- [WHAT THE TASK ASKS]:
Present every line of the data below as a numbered list, skipping any blank lines.

Items from a dataset
--------------------------------
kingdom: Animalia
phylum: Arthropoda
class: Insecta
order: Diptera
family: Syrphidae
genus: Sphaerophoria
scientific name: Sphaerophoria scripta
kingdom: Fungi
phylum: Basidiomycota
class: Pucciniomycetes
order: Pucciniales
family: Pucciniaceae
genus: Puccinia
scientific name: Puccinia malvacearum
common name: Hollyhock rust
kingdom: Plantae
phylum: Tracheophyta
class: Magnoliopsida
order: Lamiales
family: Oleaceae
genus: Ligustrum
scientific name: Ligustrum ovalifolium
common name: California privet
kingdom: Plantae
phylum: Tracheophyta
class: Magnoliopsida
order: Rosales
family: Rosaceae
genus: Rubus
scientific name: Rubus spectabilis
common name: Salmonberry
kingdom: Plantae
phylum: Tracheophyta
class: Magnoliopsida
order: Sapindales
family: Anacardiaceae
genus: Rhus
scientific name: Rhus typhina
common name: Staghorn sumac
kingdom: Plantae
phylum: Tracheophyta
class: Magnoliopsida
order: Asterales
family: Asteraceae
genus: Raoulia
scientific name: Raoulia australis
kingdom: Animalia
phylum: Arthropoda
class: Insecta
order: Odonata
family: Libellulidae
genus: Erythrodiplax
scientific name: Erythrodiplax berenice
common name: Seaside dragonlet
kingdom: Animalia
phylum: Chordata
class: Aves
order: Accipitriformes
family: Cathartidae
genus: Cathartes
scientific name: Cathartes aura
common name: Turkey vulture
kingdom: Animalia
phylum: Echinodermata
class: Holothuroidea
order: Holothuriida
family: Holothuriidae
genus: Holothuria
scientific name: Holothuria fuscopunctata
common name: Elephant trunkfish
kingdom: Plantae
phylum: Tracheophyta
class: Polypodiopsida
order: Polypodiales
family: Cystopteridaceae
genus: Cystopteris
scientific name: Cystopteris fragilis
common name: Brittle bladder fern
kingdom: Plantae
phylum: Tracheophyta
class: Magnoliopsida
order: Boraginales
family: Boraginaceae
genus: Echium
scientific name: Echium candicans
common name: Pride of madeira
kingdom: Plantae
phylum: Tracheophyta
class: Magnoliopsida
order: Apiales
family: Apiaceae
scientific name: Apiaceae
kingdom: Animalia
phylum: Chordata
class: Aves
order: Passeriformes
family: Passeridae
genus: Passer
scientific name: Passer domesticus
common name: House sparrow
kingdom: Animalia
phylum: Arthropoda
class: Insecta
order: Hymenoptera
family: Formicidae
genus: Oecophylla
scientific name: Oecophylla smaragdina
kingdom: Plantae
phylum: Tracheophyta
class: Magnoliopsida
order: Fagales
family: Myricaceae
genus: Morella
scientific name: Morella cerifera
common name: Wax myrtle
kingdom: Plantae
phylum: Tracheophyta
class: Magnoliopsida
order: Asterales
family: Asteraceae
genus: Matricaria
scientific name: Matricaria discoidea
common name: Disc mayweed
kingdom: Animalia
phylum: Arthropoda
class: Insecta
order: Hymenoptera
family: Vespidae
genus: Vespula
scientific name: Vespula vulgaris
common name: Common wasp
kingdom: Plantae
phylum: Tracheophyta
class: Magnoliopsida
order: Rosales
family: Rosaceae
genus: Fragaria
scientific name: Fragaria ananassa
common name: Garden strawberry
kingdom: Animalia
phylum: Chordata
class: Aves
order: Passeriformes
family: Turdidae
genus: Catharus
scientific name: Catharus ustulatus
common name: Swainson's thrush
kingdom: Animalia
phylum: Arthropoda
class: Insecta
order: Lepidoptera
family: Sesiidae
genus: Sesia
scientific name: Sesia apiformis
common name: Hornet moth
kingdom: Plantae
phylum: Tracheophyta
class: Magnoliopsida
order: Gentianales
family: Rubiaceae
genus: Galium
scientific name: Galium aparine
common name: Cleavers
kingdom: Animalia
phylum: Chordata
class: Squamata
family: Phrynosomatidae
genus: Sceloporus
--------------------------------
- [RESPONSE BELOW]:
1. kingdom: Animalia
2. phylum: Arthropoda
3. class: Insecta
4. order: Diptera
5. family: Syrphidae
6. genus: Sphaerophoria
7. scientific name: Sphaerophoria scripta
8. kingdom: Fungi
9. phylum: Basidiomycota
10. class: Pucciniomycetes
11. order: Pucciniales
12. family: Pucciniaceae
13. genus: Puccinia
14. scientific name: Puccinia malvacearum
15. common name: Hollyhock rust
16. kingdom: Plantae
17. phylum: Tracheophyta
18. class: Magnoliopsida
19. order: Lamiales
20. family: Oleaceae
21. genus: Ligustrum
22. scientific name: Ligustrum ovalifolium
23. common name: California privet
24. kingdom: Plantae
25. phylum: Tracheophyta
26. class: Magnoliopsida
27. order: Rosales
28. family: Rosaceae
29. genus: Rubus
30. scientific name: Rubus spectabilis
31. common name: Salmonberry
32. kingdom: Plantae
33. phylum: Tracheophyta
34. class: Magnoliopsida
35. order: Sapindales
36. family: Anacardiaceae
37. genus: Rhus
38. scientific name: Rhus typhina
39. common name: Staghorn sumac
40. kingdom: Plantae
41. phylum: Tracheophyta
42. class: Magnoliopsida
43. order: Asterales
44. family: Asteraceae
45. genus: Raoulia
46. scientific name: Raoulia australis
47. kingdom: Animalia
48. phylum: Arthropoda
49. class: Insecta
50. order: Odonata
51. family: Libellulidae
52. genus: Erythrodiplax
53. scientific name: Erythrodiplax berenice
54. common name: Seaside dragonlet
55. kingdom: Animalia
56. phylum: Chordata
57. class: Aves
58. order: Accipitriformes
59. family: Cathartidae
60. genus: Cathartes
61. scientific name: Cathartes aura
62. common name: Turkey vulture
63. kingdom: Animalia
64. phylum: Echinodermata
65. class: Holothuroidea
66. order: Holothuriida
67. family: Holothuriidae
68. genus: Holothuria
69. scientific name: Holothuria fuscopunctata
70. common name: Elephant trunkfish
71. kingdom: Plantae
72. phylum: Tracheophyta
73. class: Polypodiopsida
74. order: Polypodiales
75. family: Cystopteridaceae
76. genus: Cystopteris
77. scientific name: Cystopteris fragilis
78. common name: Brittle bladder fern
79. kingdom: Plantae
80. phylum: Tracheophyta
81. class: Magnoliopsida
82. order: Boraginales
83. family: Boraginaceae
84. genus: Echium
85. scientific name: Echium candicans
86. common name: Pride of madeira
87. kingdom: Plantae
88. phylum: Tracheophyta
89. class: Magnoliopsida
90. order: Apiales
91. family: Apiaceae
92. scientific name: Apiaceae
93. kingdom: Animalia
94. phylum: Chordata
95. class: Aves
96. order: Passeriformes
97. family: Passeridae
98. genus: Passer
99. scientific name: Passer domesticus
100. common name: House sparrow
101. kingdom: Animalia
102. phylum: Arthropoda
103. class: Insecta
104. order: Hymenoptera
105. family: Formicidae
106. genus: Oecophylla
107. scientific name: Oecophylla smaragdina
108. kingdom: Plantae
109. phylum: Tracheophyta
110. class: Magnoliopsida
111. order: Fagales
112. family: Myricaceae
113. genus: Morella
114. scientific name: Morella cerifera
115. common name: Wax myrtle
116. kingdom: Plantae
117. phylum: Tracheophyta
118. class: Magnoliopsida
119. order: Asterales
120. family: Asteraceae
121. genus: Matricaria
122. scientific name: Matricaria discoidea
123. common name: Disc mayweed
124. kingdom: Animalia
125. phylum: Arthropoda
126. class: Insecta
127. order: Hymenoptera
128. family: Vespidae
129. genus: Vespula
130. scientific name: Vespula vulgaris
131. common name: Common wasp
132. kingdom: Plantae
133. phylum: Tracheophyta
134. class: Magnoliopsida
135. order: Rosales
136. family: Rosaceae
137. genus: Fragaria
138. scientific name: Fragaria ananassa
139. common name: Garden strawberry
140. kingdom: Animalia
141. phylum: Chordata
142. class: Aves
143. order: Passeriformes
144. family: Turdidae
145. genus: Catharus
146. scientific name: Catharus ustulatus
147. common name: Swainson's thrush
148. kingdom: Animalia
149. phylum: Arthropoda
150. class: Insecta
151. order: Lepidoptera
152. family: Sesiidae
153. genus: Sesia
154. scientific name: Sesia apiformis
155. common name: Hornet moth
156. kingdom: Plantae
157. phylum: Tracheophyta
158. class: Magnoliopsida
159. order: Gentianales
160. family: Rubiaceae
161. genus: Galium
162. scientific name: Galium aparine
163. common name: Cleavers
164. kingdom: Animalia
165. phylum: Chordata
166. class: Squamata
167. family: Phrynosomatidae
168. genus: Sceloporus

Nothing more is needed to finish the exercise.